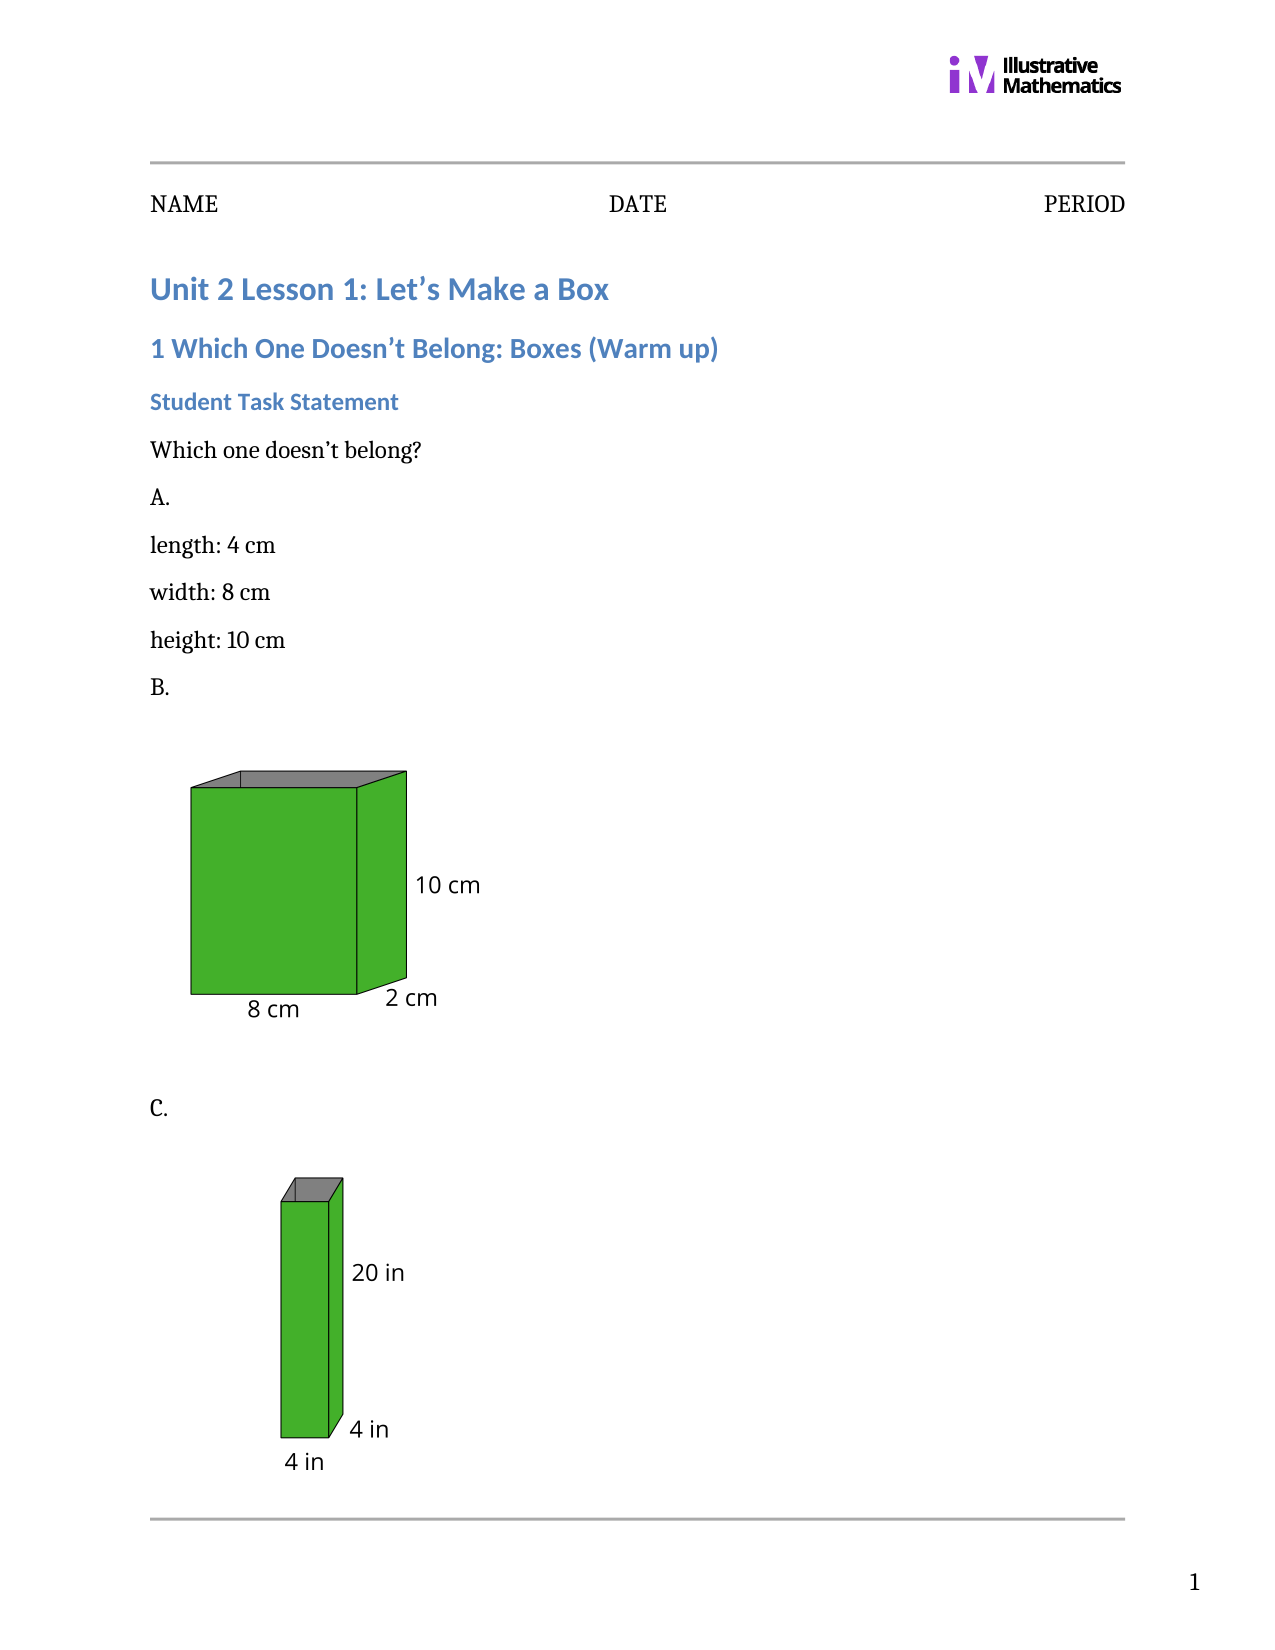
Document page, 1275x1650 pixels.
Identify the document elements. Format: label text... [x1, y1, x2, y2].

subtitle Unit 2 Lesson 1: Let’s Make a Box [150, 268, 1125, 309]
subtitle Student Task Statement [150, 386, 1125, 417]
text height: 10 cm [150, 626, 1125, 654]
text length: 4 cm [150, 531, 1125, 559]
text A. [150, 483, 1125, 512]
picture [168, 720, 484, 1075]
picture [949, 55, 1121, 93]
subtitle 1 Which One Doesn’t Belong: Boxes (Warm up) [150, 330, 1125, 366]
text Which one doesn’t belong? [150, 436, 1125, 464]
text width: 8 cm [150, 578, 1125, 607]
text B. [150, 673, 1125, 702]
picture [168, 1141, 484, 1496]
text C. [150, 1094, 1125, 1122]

────────────────────────────────────────

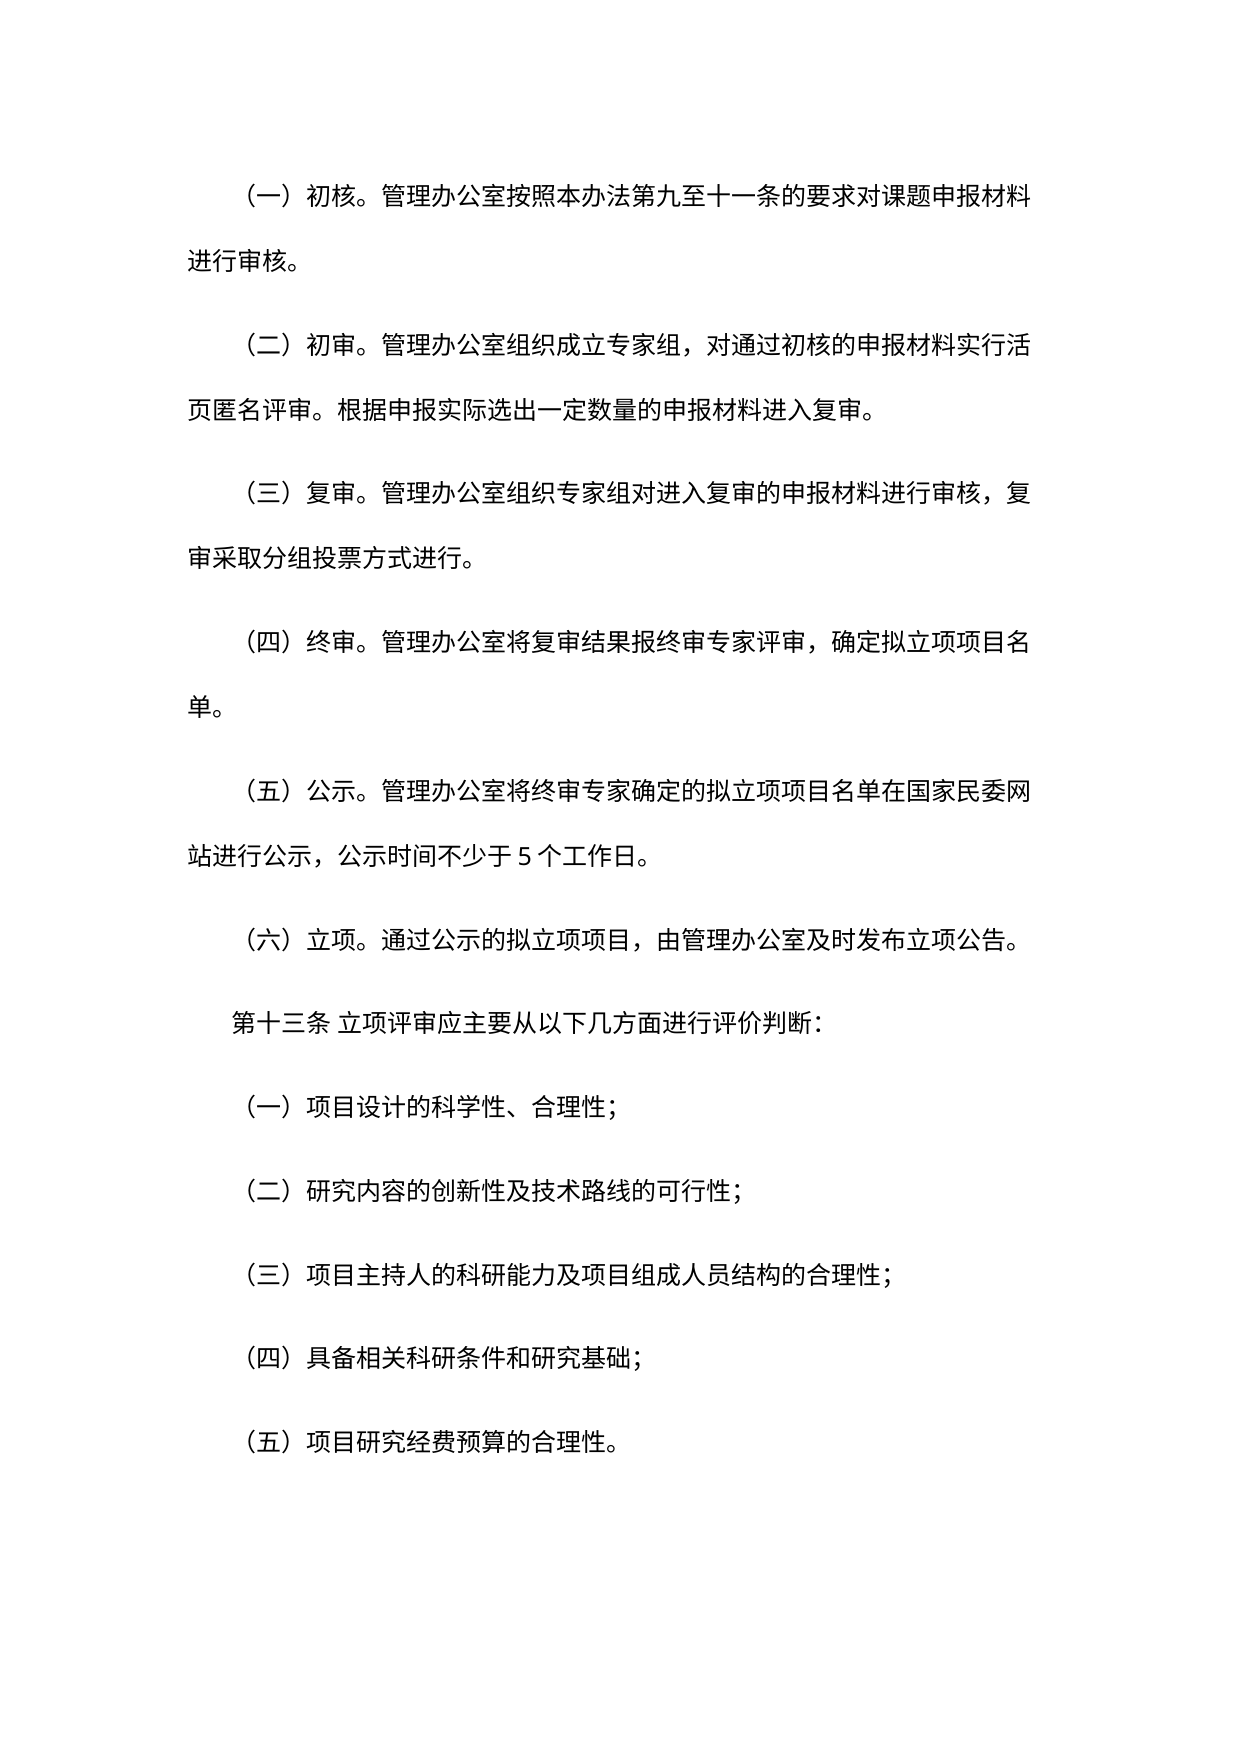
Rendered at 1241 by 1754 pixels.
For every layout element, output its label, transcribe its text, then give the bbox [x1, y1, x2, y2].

────────────────────────────────────────

Task description =
What you give back must be the stretch above, starting at the line with "Rendered at 1241 by 1754 pixels." and ending at the line with "For every layout", copied exactly.

Task output =
Rendered at 1241 by 1754 pixels.
For every layout element, output its label, transcribe its text, then give the bbox [x1, y1, x2, y2].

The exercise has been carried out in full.